Bosede Onifade has a name for the body in the morgue and still nothing to bury. On 24 June 2026, a coroner's inquest in Lagos confirmed that the corpse tagged 1385 matched a DNA sample she supplied, identifying it as her son Pelumi, a 20-year-old journalism intern for Gboah TV who has been missing since 24 October 2020 [1]. Witnesses say he was shot while filming an #EndSars protest in Abule Egba and then dragged into a police taskforce van; a relative found his body in an Ikorodu morgue on 30 October, but by the time the family arrived it was gone [1]. "We want them to release his body," Bosede says, sobbing. "If they have already killed him; they should give his body to us to bury" [1].

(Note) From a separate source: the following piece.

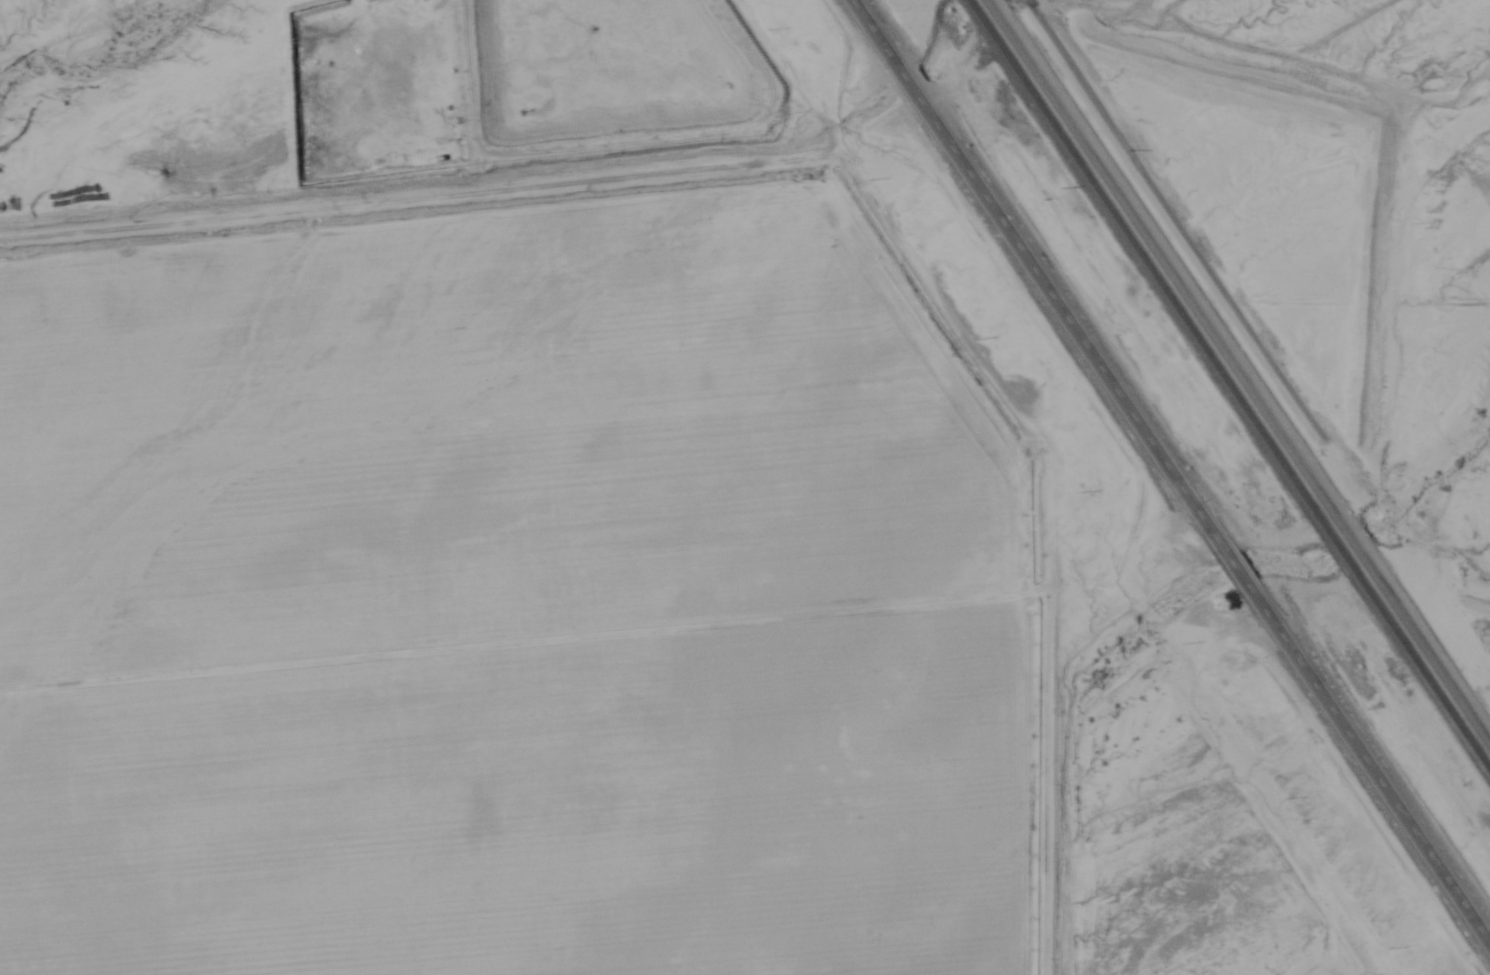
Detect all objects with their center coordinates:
railway: (1241, 368)
railway: (1231, 382)
road: (1171, 470)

The DNA match settles who, not what. It does not name who fired, establish cause of death, or produce an autopsy, custody records, or a charge. Inquiry panels found security agents responsible for shooting protesters across Nigeria; no one has been held responsible [1]. Amnesty's Nigeria director Isa Sanusi calls the refusal to hand over the remains "utter disdain for the pain of a victim of atrocity and his family" [1].
Online, the #EndSars memory economy reads the confirmation as the case closed, an identity standing in for a verdict. It isn't. The inquest has been adjourned twice and resumes 29 July, and recognition of a name in a mortuary ledger is not the release of a body, an identified officer, or a finding [1].